# NumPy Basics

In [2]:
# numpy operations perform much better than operations on 'native' types
import numpy as np

my_array = np.arange(10000000)
my_list = list(range(10000000))

%time for _ in range(10): my_array2 = my_array * 2
%time for _ in range(10): my_list2 = [x * 2 for x in my_list]

Wall time: 132 ms
Wall time: 5.94 s


## 4.1 The NumPy ndarray: A Multidimensional Array Object

One of the key features of NumPy is its N-dimensional array object, or ndarray,  
which is a fast, flexible container for large datasets in Python. Arrays enable you to  
perform mathematical operations on whole blocks of data using similar syntax to the  
equivalent operations between scalar elements.

To give you a flavor of how NumPy enables batch computations with similar syntax  
to scalar values on built-in Python objects, I first import NumPy and generate a small  
array of random data:

In [3]:
# import numpy and create a random 2x3 array
import numpy as np

data = np.random.randn(2,3)
data

array([[-0.27290151, -0.99769491,  0.55357248],
       [-0.00387967,  0.71991013,  0.06575622]])

In [4]:
# multiply each vaue by 10
data * 10

array([[-2.72901512, -9.97694914,  5.53572475],
       [-0.03879668,  7.19910127,  0.65756222]])

In [5]:
# add each value to itself
data + data

array([[-0.54580302, -1.99538983,  1.10714495],
       [-0.00775934,  1.43982025,  0.13151244]])

In [6]:
# each multidimensional array has to main features
# the `shape` (size of each dimension) and `dtype`, the data type for all entries
# note that the data type applies to ALL elements in the array
print(data.shape)
print(data.dtype)

(2, 3)
float64


## 4.2 Creating ndarrays

The easiest way to create an array is to use the array function. This accepts any  
sequence-like object (including other arrays) and produces a new NumPy array containing  
the passed data.

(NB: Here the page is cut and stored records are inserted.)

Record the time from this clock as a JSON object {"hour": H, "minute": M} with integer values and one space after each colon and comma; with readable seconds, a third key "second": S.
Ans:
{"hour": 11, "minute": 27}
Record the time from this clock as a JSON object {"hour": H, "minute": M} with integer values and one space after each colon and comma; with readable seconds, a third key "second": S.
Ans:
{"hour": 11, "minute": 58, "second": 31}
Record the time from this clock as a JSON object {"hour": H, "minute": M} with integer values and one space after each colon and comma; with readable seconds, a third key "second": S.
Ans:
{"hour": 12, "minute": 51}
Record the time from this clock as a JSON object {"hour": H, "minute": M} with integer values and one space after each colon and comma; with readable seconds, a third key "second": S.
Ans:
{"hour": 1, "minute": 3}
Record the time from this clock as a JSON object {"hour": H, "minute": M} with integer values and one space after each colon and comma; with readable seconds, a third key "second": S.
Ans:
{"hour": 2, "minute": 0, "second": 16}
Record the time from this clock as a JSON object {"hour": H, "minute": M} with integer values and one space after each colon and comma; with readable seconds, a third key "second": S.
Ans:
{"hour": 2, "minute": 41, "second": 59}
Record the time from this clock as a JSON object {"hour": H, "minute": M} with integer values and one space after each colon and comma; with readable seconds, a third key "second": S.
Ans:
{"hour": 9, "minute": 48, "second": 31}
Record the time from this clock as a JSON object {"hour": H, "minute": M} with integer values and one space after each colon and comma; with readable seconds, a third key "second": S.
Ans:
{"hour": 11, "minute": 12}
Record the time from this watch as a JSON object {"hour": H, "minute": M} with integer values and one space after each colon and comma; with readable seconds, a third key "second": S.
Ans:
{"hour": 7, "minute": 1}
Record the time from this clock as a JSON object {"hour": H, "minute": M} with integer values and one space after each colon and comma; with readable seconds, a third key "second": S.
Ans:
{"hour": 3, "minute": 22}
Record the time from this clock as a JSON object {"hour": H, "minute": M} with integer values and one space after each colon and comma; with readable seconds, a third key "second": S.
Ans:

For example, a list is a good candidate for conversion:

In [4]:
import numpy as np

data1 = [6, 7.5, 8, 0, 1]
arr1 = np.array(data1)
arr1

array([6. , 7.5, 8. , 0. , 1. ])

In [5]:
# nested sequequences will be converted into a multidimensional array
data2 = [[1, 2, 3, 4], [5, 6, 7, 8]]
arr2 = np.array(data2)
arr2

array([[1, 2, 3, 4],
       [5, 6, 7, 8]])

In [6]:
# we can use `ndim` and `shape` to verify that the inferred dimension is 2
print(f"ndim: {arr2.ndim}")
print(f"shape: {arr2.shape}")

ndim: 2
shape: (2, 4)


In [7]:
# by default, np.array() tries to infer a good data type for the array
# the data type can be accessed from the `dtype`property
print(f"arr1.dtype: {arr1.dtype}")
print(f"arr2.dtype: {arr2.dtype}")

arr1.dtype: float64
arr2.dtype: int32


In [10]:
# there are other built-in functions to create arrays
# np.ones(), np.zeros() and np.empty()
print(np.zeros(10))
print(np.ones((2, 3)))
print(np.empty((2, 3, 2)))

[0. 0. 0. 0. 0. 0. 0. 0. 0. 0.]
[[1. 1. 1.]
 [1. 1. 1.]]
[[[6.23042070e-307 1.42417221e-306]
  [1.60219306e-306 9.79054228e-307]
  [1.69119330e-306 1.78022342e-306]]

 [[1.05700345e-307 1.11261027e-306]
  [9.34609111e-307 1.78019625e-306]
  [2.22522596e-306 0.00000000e+000]]]


In [11]:
# np.arange is the array-valued version of python's range() function
np.arange(15)

array([ 0,  1,  2,  3,  4,  5,  6,  7,  8,  9, 10, 11, 12, 13, 14])

Array creation functions

- `array()`: Convert input data (list, tuple, array, or other sequence type) to an ndarray either by inferring a dtype
or explicitly specifying a dtype; copies the input data by default
- `asarray()`: Convert input to ndarray, but do not copy if the input is already an ndarray
- `arange()`:  Like the built-in range but returns an ndarray instead of a list
- `ones()`, `ones_like()`: Produce an array of all 1s with the given shape and dtype; ones_like takes another array and
produces a ones array of the same shape and dtype
- `zeros()`, `zeros_like()`: Like ones and ones_like but producing arrays of 0s instead
- `empty()`, `empty_like()`: Create new arrays by allocating new memory, but do not populate with any values like ones and
zeros
- `full()`, `full_like()`: Produce an array of the given shape and dtype with all values set to the indicated “fill value”
full_like takes another array and produces a filled array of the same shape and dtype
- `eye()`, `identity()`:  Create a square N × N identity matrix (1s on the diagonal and 0s elsewhere)

In [14]:
# the data type can be specified for the np.array() function via parameter
arr1 = np.array([1, 2, 3], dtype=np.float64)
arr2 = np.array([1, 2, 3], dtype=np.int32)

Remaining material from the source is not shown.